[Action item] Below are lines of data, and only some are wanted. Please repeat exactly those from the line that has "Роль вентиляционной" through the line that has "Автор Ким Каневский".
◇ ◇ ◇
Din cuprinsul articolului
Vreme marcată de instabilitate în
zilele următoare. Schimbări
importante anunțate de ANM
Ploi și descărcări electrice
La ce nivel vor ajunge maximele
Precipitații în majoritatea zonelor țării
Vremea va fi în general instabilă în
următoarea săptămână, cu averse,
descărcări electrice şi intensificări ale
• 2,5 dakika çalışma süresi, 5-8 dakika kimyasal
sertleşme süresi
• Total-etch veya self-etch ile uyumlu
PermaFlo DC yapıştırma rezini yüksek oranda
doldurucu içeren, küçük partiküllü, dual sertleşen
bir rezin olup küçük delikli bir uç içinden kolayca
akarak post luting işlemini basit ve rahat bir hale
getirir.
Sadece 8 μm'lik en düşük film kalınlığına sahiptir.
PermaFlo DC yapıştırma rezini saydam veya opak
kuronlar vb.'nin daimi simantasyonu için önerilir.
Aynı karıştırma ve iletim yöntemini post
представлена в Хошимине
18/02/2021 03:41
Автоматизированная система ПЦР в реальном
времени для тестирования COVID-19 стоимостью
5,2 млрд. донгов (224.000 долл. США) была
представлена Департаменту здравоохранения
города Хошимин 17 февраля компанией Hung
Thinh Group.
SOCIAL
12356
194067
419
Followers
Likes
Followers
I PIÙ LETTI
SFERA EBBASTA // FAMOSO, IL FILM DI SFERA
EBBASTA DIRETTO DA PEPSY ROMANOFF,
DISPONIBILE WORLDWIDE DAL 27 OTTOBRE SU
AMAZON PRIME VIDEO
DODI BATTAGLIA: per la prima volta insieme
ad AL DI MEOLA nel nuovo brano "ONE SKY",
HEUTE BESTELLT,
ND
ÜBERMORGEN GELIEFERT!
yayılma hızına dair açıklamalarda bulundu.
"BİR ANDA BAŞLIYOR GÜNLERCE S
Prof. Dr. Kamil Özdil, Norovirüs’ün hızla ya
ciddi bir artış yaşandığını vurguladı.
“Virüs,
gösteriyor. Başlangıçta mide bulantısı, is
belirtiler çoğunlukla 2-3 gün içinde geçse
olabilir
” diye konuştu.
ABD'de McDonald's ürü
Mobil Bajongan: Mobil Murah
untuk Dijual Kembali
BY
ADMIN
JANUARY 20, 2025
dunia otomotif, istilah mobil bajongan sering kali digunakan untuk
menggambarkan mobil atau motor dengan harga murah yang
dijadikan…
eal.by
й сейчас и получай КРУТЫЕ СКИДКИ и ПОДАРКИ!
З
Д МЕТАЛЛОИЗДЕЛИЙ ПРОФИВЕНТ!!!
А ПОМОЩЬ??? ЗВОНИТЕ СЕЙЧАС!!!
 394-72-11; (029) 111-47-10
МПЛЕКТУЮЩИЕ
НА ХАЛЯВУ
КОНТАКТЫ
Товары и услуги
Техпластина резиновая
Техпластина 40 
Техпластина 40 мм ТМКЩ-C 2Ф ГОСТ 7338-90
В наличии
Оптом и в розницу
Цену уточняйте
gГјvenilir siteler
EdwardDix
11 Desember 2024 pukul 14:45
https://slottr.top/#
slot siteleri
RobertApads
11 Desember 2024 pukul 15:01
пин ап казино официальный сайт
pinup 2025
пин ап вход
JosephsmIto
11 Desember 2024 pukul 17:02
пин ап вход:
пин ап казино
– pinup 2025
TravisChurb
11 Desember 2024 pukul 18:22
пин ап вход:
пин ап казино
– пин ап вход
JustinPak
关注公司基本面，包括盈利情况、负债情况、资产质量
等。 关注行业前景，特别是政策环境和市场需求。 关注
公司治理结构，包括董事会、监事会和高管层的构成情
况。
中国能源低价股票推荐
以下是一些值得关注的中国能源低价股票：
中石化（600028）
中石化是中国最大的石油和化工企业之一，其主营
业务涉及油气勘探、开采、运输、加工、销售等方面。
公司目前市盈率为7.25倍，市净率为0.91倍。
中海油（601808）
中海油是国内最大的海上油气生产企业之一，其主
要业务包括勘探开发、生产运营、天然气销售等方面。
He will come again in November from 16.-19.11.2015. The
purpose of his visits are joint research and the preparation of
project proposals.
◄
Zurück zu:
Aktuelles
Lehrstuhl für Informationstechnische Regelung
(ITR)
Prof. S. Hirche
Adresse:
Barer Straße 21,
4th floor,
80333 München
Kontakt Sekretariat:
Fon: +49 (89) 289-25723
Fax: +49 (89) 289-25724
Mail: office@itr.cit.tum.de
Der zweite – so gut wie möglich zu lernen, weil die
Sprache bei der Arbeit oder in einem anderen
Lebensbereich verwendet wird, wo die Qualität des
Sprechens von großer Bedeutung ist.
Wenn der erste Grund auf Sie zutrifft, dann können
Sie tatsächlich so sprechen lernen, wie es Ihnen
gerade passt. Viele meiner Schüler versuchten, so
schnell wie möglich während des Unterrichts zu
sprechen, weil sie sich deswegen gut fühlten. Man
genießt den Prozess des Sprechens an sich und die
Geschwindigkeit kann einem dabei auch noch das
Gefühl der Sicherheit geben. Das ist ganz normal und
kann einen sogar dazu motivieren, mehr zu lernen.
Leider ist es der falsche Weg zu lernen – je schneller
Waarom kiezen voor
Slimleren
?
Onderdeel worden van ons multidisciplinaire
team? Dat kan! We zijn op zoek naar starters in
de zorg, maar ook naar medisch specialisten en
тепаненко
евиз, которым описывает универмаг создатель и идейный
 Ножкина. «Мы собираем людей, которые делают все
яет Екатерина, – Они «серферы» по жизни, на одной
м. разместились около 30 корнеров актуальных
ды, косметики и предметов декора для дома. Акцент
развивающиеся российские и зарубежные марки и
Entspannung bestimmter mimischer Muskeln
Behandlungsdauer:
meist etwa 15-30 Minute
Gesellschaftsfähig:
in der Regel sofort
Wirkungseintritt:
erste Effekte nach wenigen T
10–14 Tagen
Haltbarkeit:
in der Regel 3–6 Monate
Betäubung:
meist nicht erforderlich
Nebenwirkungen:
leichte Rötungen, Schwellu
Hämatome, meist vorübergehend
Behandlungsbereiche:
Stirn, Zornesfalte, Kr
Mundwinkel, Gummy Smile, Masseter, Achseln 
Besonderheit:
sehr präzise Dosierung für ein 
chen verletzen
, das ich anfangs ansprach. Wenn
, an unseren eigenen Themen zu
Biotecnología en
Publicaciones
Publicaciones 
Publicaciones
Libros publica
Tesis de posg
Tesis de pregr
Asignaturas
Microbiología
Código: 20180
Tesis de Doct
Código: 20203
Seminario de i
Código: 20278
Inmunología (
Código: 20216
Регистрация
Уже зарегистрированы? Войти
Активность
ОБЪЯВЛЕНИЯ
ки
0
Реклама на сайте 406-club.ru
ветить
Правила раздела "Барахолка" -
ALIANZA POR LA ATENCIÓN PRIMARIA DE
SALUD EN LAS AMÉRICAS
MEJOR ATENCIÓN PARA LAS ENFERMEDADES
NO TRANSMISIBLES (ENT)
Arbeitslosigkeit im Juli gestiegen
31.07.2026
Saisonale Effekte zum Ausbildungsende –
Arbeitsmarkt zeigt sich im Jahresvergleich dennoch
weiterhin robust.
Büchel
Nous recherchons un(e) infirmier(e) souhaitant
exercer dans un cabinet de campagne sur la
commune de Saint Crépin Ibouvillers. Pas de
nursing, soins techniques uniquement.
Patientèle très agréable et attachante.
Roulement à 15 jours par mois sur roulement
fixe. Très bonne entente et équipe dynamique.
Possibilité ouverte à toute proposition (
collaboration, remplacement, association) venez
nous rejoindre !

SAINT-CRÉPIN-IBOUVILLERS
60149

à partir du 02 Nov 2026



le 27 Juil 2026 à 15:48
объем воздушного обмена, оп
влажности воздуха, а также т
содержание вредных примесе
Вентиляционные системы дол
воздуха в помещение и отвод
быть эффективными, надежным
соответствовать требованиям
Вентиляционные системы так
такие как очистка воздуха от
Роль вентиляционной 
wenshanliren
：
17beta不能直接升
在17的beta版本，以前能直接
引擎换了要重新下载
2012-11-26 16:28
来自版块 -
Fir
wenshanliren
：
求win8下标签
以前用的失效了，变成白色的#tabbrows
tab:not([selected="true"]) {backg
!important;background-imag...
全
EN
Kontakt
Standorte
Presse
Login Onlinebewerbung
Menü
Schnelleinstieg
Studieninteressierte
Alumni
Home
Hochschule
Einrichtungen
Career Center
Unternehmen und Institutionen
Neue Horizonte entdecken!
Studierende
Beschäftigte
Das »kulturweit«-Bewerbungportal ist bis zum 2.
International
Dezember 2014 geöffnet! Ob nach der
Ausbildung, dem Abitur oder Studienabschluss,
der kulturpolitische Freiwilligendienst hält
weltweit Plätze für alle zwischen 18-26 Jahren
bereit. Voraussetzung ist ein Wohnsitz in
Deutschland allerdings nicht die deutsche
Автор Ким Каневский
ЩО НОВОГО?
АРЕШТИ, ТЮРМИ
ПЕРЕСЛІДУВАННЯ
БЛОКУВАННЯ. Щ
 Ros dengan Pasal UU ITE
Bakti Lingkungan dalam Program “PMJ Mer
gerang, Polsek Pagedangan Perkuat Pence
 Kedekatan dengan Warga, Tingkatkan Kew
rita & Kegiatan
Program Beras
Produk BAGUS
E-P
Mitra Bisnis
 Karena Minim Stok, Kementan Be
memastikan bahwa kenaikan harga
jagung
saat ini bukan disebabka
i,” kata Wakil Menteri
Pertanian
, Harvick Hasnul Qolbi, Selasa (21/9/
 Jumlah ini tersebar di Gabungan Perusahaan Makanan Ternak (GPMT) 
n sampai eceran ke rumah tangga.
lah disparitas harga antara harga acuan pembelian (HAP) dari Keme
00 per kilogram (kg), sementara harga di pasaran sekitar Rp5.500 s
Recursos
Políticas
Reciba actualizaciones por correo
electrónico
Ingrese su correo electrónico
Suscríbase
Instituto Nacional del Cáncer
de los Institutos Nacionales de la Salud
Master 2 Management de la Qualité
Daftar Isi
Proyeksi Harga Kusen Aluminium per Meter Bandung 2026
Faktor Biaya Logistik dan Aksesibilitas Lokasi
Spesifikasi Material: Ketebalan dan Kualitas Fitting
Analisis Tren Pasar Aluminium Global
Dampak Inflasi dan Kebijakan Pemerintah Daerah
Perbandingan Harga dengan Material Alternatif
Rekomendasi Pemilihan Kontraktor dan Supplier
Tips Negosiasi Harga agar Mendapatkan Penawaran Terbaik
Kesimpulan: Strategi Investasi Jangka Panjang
◇ ◇ ◇
[Solution]
Роль вентиляционной 
wenshanliren
：
17beta不能直接升
在17的beta版本，以前能直接
引擎换了要重新下载
2012-11-26 16:28
来自版块 -
Fir
wenshanliren
：
求win8下标签
以前用的失效了，变成白色的#tabbrows
tab:not([selected="true"]) {backg
!important;background-imag...
全
EN
Kontakt
Standorte
Presse
Login Onlinebewerbung
Menü
Schnelleinstieg
Studieninteressierte
Alumni
Home
Hochschule
Einrichtungen
Career Center
Unternehmen und Institutionen
Neue Horizonte entdecken!
Studierende
Beschäftigte
Das »kulturweit«-Bewerbungportal ist bis zum 2.
International
Dezember 2014 geöffnet! Ob nach der
Ausbildung, dem Abitur oder Studienabschluss,
der kulturpolitische Freiwilligendienst hält
weltweit Plätze für alle zwischen 18-26 Jahren
bereit. Voraussetzung ist ein Wohnsitz in
Deutschland allerdings nicht die deutsche
Автор Ким Каневский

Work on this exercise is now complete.